## Your assignment
Print every line of the material below word for word, leaving out the pictures.

## Records provided
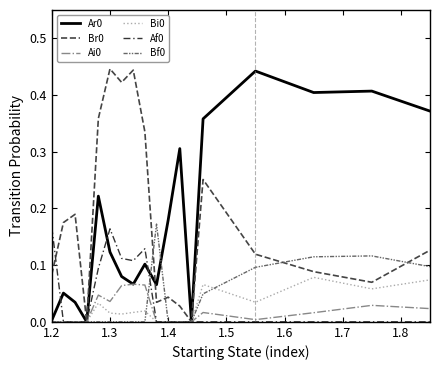

What is the label of the 2nd point from the left?

1.3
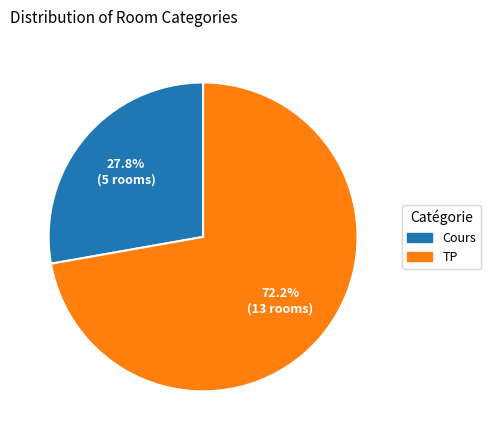

Does any single category account for the majority?

Yes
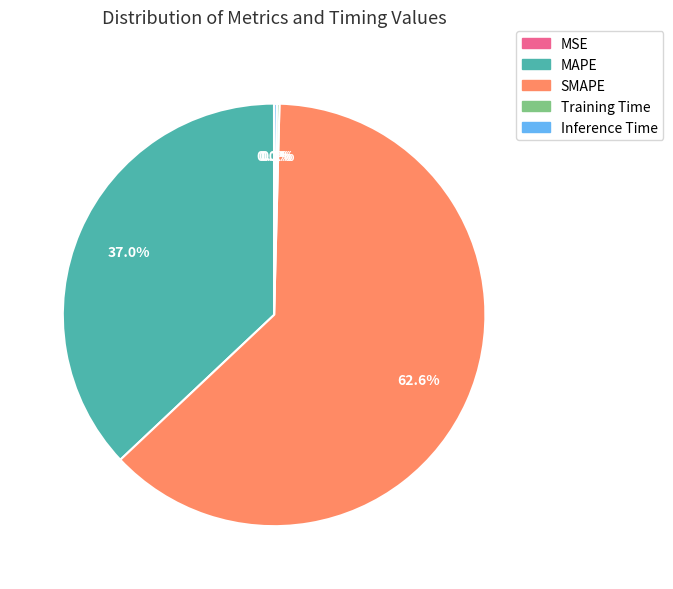

What portion of the pie excludes SMAPE?

37.4%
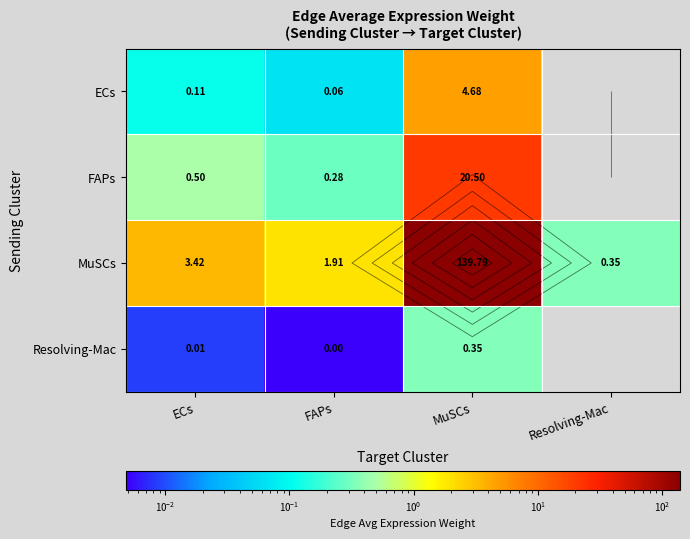

What is the difference between the highest and lowest values at FAPs?

1.9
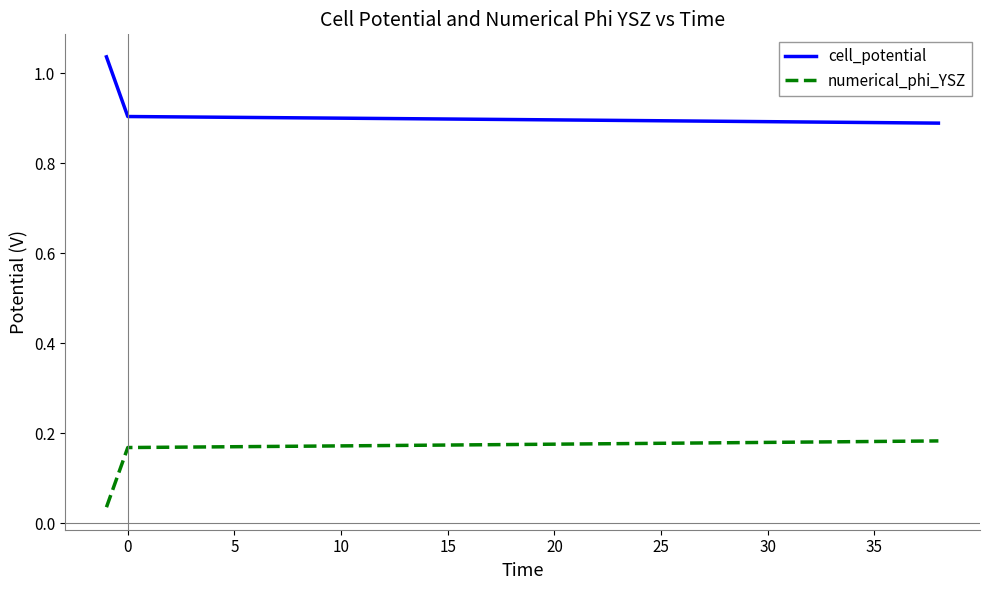

How many lines are shown in the chart?

2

## Your response
What is the label of the 2nd point from the left?

1.3

Does any single category account for the majority?

Yes

What portion of the pie excludes SMAPE?

37.4%

What is the difference between the highest and lowest values at FAPs?

1.9

How many lines are shown in the chart?

2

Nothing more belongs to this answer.